**What the task asks:** I need each line of the entries below that includes the string "processamento".

(Saved entries)
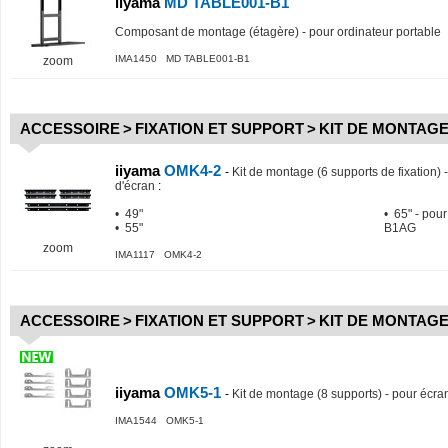
iiyama
MD TABLE001-B1
Composant de montage (étagère) - pour ordinateur portable
IMA1450 MD TABLE001-B1
zoom
ACCESSOIRE
>
FIXATION ET SUPPORT
>
KIT DE MONTAGE
iiyama
OMK4-2
-
Kit de montage (6 supports de fixation) - 
d'écran
:
• 49"
• 65" - po
• 55"
B1AG
zoom
IMA1117 OMK4-2
ACCESSOIRE
>
FIXATION ET SUPPORT
>
KIT DE MONTAGE
iiyama
OMK5-1
-
Kit de montage (8 supports) - pour écran 
IMA1544 OMK5-1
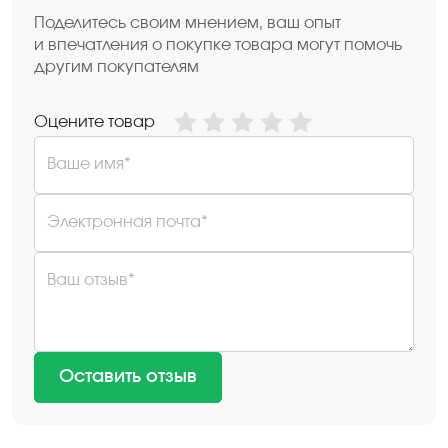
Поделитесь своим мнением, ваш опыт
и впечатления о покупке товара могут помочь
другим покупателям
Оцените товар
Ваше имя*
Электронная почта*
Ваш отзыв*
Оставить отзыв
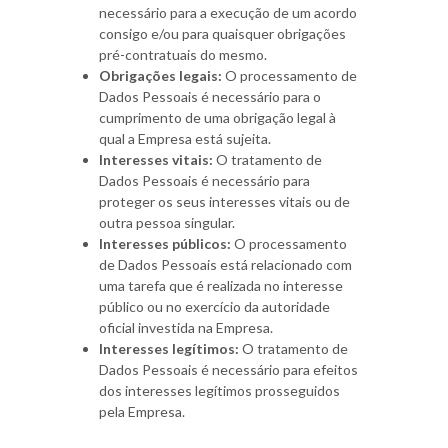
necessário para a execução de um acordo
consigo e/ou para quaisquer obrigações
pré-contratuais do mesmo.
Obrigações legais:
O processamento de
Dados Pessoais é necessário para o
cumprimento de uma obrigação legal à
qual a Empresa está sujeita.
Interesses vitais:
O tratamento de
Dados Pessoais é necessário para
proteger os seus interesses vitais ou de
outra pessoa singular.
Interesses públicos:
O processamento
de Dados Pessoais está relacionado com
uma tarefa que é realizada no interesse
público ou no exercício da autoridade
oficial investida na Empresa.
Interesses legítimos:
O tratamento de
Dados Pessoais é necessário para efeitos
dos interesses legítimos prosseguidos
pela Empresa.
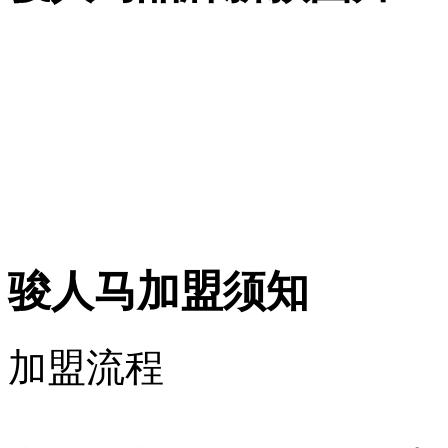
骏人马加盟须知
加盟流程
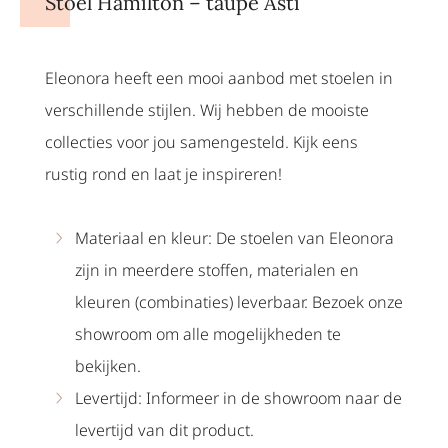
Stoel Hamilton – taupe Asti
Eleonora heeft een mooi aanbod met stoelen in
verschillende stijlen. Wij hebben de mooiste
collecties voor jou samengesteld. Kijk eens
rustig rond en laat je inspireren!
Materiaal en kleur: De stoelen van Eleonora
zijn in meerdere stoffen, materialen en
kleuren (combinaties) leverbaar. Bezoek onze
showroom om alle mogelijkheden te
bekijken.
Levertijd: Informeer in de showroom naar de
levertijd van dit product.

**Reply:**
O processamento de
O processamento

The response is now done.